An aggressively acquisitive collector, Rosenbach assembled the finest collection of Carolliana in the world. The collection is a centerpiece of the museum, which originally served as the residence of Rosenbach and his brother Philip. The Rosenbach Museum and Library’s collection includes hundreds of letters by the Reverend Charles Lutwidge Dodgson
(better known by his pen name, Lewis Carroll), presentation copies of his books, including his own copy of Alice, and original drawings by Sir John Tenniel.
Sir John Tenniel (1820-1914) created illustrations for Alice’s Adventures in Wonderland (1865) and Alice’s Adventures Through the Looking Glass and What She Found There (1872). While most of his works were based on Carroll’s drawings in Alice’s Adventures Underground and his precise specifications, Tenniel’s illustrations are among the finest ever produced. The remarkable detail and obvious care of his illustrations attest to Tenniel’s talent as an artist.

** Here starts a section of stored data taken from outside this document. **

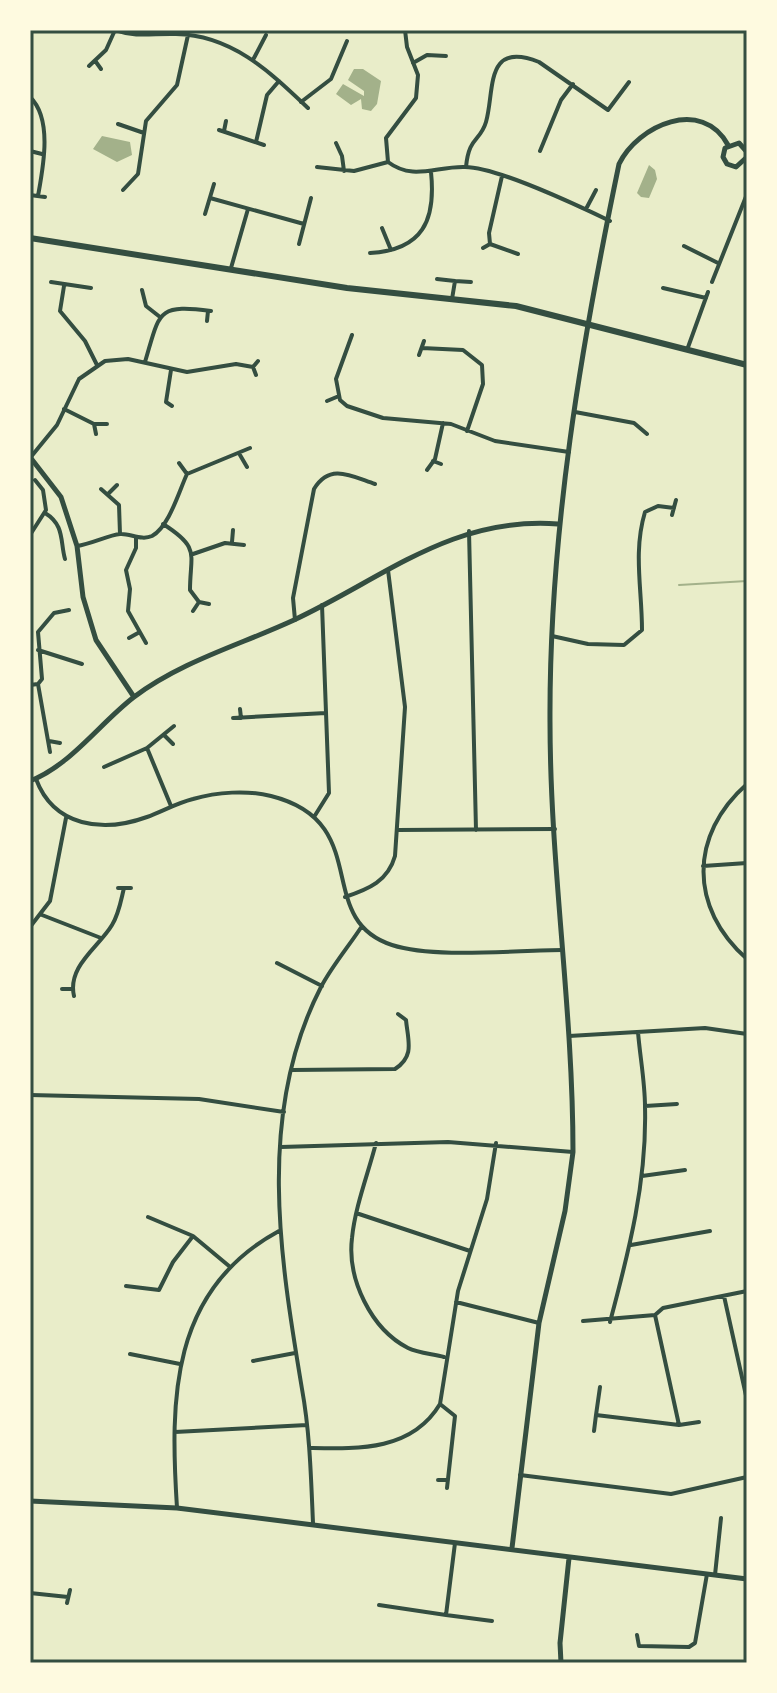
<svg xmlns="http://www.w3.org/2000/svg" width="777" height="1693" viewBox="0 0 777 1693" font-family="'Fira Sans',sans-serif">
	<rect width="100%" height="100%" fill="#e9edc9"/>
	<path fill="#a3b18a" d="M354,69H363L381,81L377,104L371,111L362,109L361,99L351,105L336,94L343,84L364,96V91L348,80Z
		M102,136L130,142L132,155L117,162L93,149Z
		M649,165L655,170L657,179L649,198L641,197L637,193Z"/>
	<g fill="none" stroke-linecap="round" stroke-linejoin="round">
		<path stroke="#a3b18a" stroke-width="2" d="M679,585L747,581"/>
		<path stroke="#344e41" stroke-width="4" d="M405,30L407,47L418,75L416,98L386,138L388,162C413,181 436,166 465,167C496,167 579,206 610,221
			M254,58L266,35
			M96,62L101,69
			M413,63L427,55L446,56
			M89,66L106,50L115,30C138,38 153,33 176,34C232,35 270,72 308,108
			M30,97C53,119 43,168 38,196
			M301,102L331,79L347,41
			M118,124L144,133
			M219,130L264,145
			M224,131L226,121
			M256,142L267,95L279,81
			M336,143L342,156L344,171
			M30,151L42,154
			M540,151L561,100L573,84
			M317,167L354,171L388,162
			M466,167C469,136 480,142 486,122C495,91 484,40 539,62L608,110L629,82
			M123,190L138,174L146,121L177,85L188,35
			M30,195L45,197
			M210,198L304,224
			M586,209L596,190
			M205,214L214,184
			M382,228L391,250
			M299,244L311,198
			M490,244L489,233L502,176
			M684,246L718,263
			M483,248L490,244L518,254
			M370,253C423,250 436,220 431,172
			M231,268L248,209
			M437,279L455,281L452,299
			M455,281L471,282
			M51,282L91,288
			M712,282L747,194
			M64,286L60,311L85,341L97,365
			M663,288L706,298
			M142,290L146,306L160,317
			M207,321L208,311
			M352,335L336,379L340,400L347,406L383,418L451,424L495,441L569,452
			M422,348L463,350L482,365L483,384L467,431
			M687,350L708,292
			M419,355L424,341
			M145,362C160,312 156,304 211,311
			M253,367L256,375
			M171,370L166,402L172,406
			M327,401L339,396
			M64,409L94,424H107
			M575,412L634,423L647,434
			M94,424L96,434
			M240,455L247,467
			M30,458L57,425L79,379L105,361L128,359L187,372L236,364L253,367L258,361
			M433,461L441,464
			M427,470L435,459L443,423
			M187,474L250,448
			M101,489L119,505L120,534
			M109,493L117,485
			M45,513C65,525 60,542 65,559
			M672,515L676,500
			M163,524C201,548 190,554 190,590L199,602L209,604
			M469,531L476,830
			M30,535L46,510L43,490L35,480
			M136,538V548L126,570L130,589L128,611L146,643
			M232,542L233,530
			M77,546C91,544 109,535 120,534C130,533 141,541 152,536C169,527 179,491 187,474L179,463
			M193,554L225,543L244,545
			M193,611L199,602
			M295,620L293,598L314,489C330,463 351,476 375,484
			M552,636L588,644L624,645L642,630C642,589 633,552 645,512L658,506L674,508
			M129,638L138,633
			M38,650L82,664
			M38,684L42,679L38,632L54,613L69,610
			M38,684L50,752
			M30,685L38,684
			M240,709L241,718
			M233,718L326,713
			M165,736L173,744
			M49,741L60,743
			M147,748L174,726
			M104,767L147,748L171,806
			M36,779C54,827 103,833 147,817C163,811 177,803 193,799C217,792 247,790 271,796C375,822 312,919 392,945C435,959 516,950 562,950
			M747,784C689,835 689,908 747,959
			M314,817L329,793L322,605
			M398,830L555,829
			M703,866L747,863
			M118,888H131
			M345,897C369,889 388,881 395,856L405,707L388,570
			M42,915L101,938
			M30,927L50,901L66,818
			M277,963L322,986
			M62,989H73
			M74,996C67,966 99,947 112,925C119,914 121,900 124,888
			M569,1036L705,1028L747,1034
			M292,1070L395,1069C415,1056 408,1041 406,1020L398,1014
			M30,1095L199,1099L284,1112
			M645,1106L677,1104
			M376,1143C368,1174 355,1207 352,1238C347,1279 371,1329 408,1348C418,1353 433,1354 444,1357
			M281,1147L448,1142L573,1152
			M642,1176L685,1170
			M359,1214L470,1251
			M148,1217L193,1236
			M631,1245L710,1231
			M126,1286L159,1290L173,1262L193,1236L229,1266
			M724,1296L747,1400
			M456,1302L539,1323
			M583,1321L655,1315L663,1308L747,1291
			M610,1322C629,1251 647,1181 645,1107C645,1082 640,1057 638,1032
			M130,1354L180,1364
			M253,1361L295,1353
			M440,1404L455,1416L447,1488
			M596,1415L600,1387
			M679,1425L699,1422
			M594,1431L596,1415L679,1425L655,1315
			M175,1432L307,1425
			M310,1448C358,1449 412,1451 440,1404L458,1291L487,1199L496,1143
			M520,1475L671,1494L747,1477
			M438,1480H448
			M177,1508C170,1399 170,1290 279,1231
			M313,1523C311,1478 310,1433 302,1389C280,1257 256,1113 321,987C332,966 349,946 362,926
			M715,1575L721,1518
			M30,1593L68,1597
			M67,1603L70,1590
			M379,1605L446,1615L455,1543
			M446,1615L492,1621
			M637,1635L639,1646L689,1647L695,1643L707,1574"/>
		<path stroke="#344e41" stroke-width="5" d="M747,152L739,143L725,148L723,157L727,164L736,167L747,157
			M30,457L61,497L77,546L83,597L96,640L134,697
			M30,781C71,765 100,723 134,697C182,661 240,645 294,620C384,578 452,516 558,524
			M30,1501L177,1508L747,1579
			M512,1548L539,1323L565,1211L573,1152C573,1008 550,865 550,722C549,533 581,347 619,164C638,125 702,97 728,145
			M561,1663L560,1643L569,1558"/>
		<path stroke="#344e41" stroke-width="6" d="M30,238L347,288L516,306L747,365"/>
	</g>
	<rect width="777" height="1693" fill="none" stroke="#fefae0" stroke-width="64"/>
	<rect x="32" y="32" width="713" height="1629" fill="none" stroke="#344e41" stroke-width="3"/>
</svg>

In addition to his illustrations for Carroll’s books, Tenniel also illustrated an edition of Aesop’s Fables, published in 1848. From 1851 to 1901, he was cartoonist for Punch, a magazine of irreverence and satire, for which he drew about twenty-three hundred cartoons. He was reluctant to take the position, arguing that he was more concerned with “high art,” as well as doubting his ability to produce humorous cartoons. Tenniel, who was blind in one eye, possessed a photographic memory and never used models or photographs when drawing.
Of Sir John Tenniel’s pieces included in the extensive holdings of the Rosenbach Museum and Library are drawings created for Carroll’s Alice’s Adventures Through the Looking Glass and What She Found There, They’d Eaten Every One (1870/1871) and You May Shake Hands (1870/1871).
The Rosenbach Museum and Library is both a research institution and a historic house museum, the only one of its period open in Philadelphia. Its holdings include James Joyce’s manuscript of Ulysses, sketches for Vanity Fair by W.M. Thackeray, paintings by William Blake, the first issue of Benjamin Franklin’s Poor Richard’s Almanac, and a selection of manuscript pages from The Pickwick Papers by Charles Dickens (see “The Man Who Bought Alice in Wonderland” by Linda Kowall, Winter 1988).